--- Task statement ---
Identify, in the records below, every line where the string "courses" appears, and copy each such line.

--- Source information ---
'''

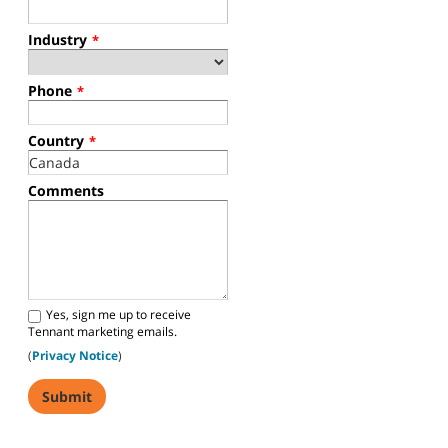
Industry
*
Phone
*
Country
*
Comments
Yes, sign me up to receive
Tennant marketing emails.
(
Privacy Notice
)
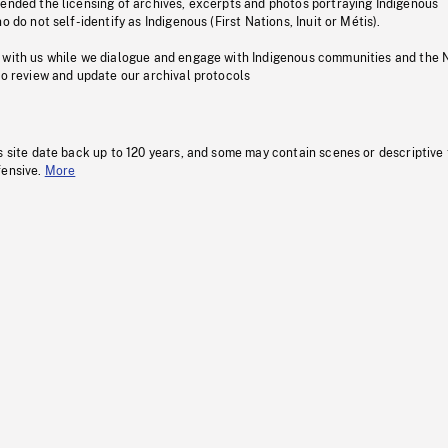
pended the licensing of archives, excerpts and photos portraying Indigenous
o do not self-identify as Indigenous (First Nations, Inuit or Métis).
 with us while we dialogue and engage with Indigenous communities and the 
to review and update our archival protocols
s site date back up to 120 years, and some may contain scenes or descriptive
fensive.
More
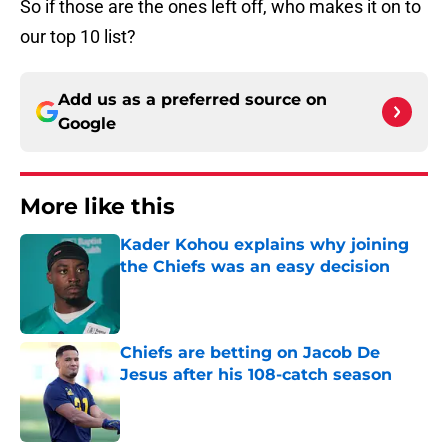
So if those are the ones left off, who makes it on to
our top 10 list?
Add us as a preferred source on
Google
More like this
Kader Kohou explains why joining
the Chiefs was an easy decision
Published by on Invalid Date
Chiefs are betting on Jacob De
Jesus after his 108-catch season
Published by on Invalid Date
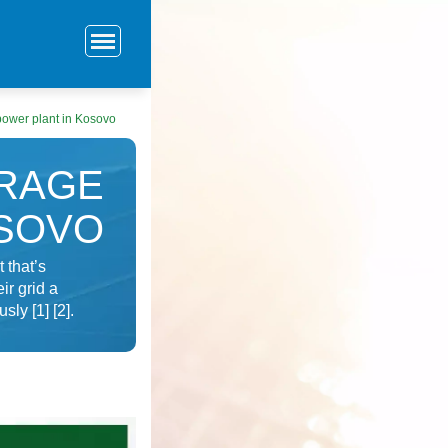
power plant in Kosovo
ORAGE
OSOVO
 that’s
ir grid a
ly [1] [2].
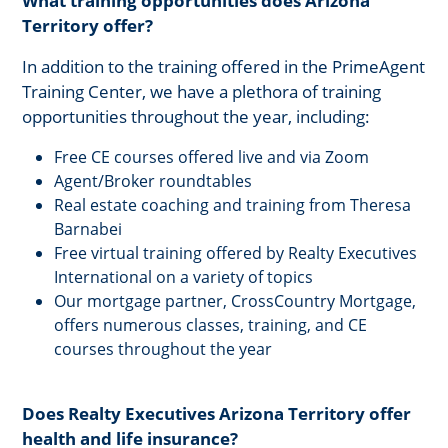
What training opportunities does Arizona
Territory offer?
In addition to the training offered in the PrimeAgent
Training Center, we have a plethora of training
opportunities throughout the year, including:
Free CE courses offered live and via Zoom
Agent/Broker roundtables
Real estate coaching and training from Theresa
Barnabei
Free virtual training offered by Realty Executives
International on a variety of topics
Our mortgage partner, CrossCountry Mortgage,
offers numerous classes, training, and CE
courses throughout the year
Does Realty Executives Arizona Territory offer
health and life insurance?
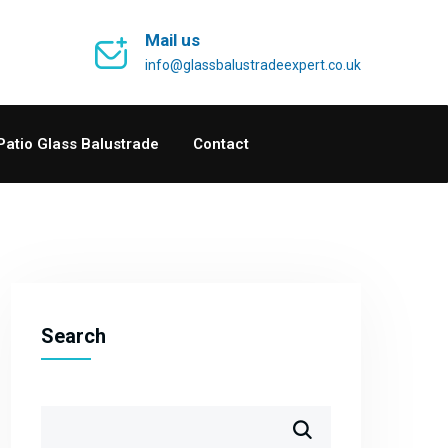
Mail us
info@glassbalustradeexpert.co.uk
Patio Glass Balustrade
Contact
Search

'''

--- Exercise response ---
Free CE courses offered live and via Zoom
courses throughout the year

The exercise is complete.